The waitress nodded. ‘Mrs Abercrombie buys them in but the woman that makes them isn’t very good.’ Then her hand shot up to her mouth. ‘Oh ’eck. I shouldn’t have said that . . . I meant they’re made in-house but the cheesecake woman isn’t very good.’

The knowledge couldn’t be undone though and that nugget of info stored itself in Marnie’s memory for another time.

‘Then you should tell Mrs Abercrombie to find someone else. Especially at the prices she charges,’ snapped Lilian, not accepting the excuse. As the waitress scuttled off, Lilian whispered to Marnie, ‘Tasted worse than something I’d make.’

‘Surely not.’

‘Believe me – that bad. Anyway, moving on, did you visit your sister for her birthday?’

Blimey, thought Marnie, she has the memory of an elephant. Did she really tell Lilian it was her sister’s birthday as well? What else? It might be easier to make a list of everything she hadn’t told her.

‘No,’ said Marnie. ‘We don’t do family birthdays really. Apart from sending a card . . .’

‘Yours to them arrives on time, not so the other way around.’ She answered Marnie’s wide-eyed look seconds later. ‘You didn’t tell me that, I guessed.’ She tipped the teapot over Marnie’s cup and then her own, sharing the last of its contents.

‘We are a dysfunctional family par excellence.’ Marnie smiled sadly. ‘We—’

‘My dear girl,’ Lilian butted in. ‘Unless you have the Dearman name, you have no real concept of dysfunction. Although I do have to say that your sibling makes my younger sister appear a saint by comparison, and that’s quite an achievement. Rachel ran off with our uncle who managed to kill them both in a glider.’
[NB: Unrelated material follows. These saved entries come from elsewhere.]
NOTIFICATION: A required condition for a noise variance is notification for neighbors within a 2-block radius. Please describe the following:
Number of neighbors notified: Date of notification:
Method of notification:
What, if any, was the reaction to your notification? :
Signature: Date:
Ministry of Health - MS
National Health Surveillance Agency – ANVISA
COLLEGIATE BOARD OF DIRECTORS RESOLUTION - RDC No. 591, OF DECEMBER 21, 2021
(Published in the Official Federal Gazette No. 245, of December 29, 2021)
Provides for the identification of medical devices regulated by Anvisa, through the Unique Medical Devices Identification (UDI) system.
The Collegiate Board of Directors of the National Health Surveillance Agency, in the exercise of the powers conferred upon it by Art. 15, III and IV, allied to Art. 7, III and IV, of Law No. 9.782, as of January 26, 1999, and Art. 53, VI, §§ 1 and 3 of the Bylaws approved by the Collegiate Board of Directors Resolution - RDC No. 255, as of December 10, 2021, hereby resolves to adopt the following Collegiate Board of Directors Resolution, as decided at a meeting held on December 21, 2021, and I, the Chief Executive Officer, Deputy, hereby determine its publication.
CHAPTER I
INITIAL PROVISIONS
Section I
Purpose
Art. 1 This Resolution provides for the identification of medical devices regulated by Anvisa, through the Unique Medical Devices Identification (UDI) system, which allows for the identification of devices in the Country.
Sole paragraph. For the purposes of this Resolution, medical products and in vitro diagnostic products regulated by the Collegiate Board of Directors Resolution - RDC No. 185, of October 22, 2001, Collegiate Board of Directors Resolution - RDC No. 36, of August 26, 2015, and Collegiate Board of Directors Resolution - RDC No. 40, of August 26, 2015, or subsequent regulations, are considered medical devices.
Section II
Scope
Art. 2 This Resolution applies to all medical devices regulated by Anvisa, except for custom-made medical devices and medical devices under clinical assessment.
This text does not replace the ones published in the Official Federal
‘Oh no, that’s awful,’ said Marnie.

‘Rachel was a psychopath,’ sniffed Lilian. ‘Totally devoid of feeling. I didn’t shed a tear over the thought of her being dead, though I shed gallons when she was alive. I remain convinced she murdered our nanny—’ she broke off, waved her hand and shook her head. ‘I can’t talk about her. She’s spoiling my mood. Let’s talk about you; you said you didn’t know why your mother ever had children.’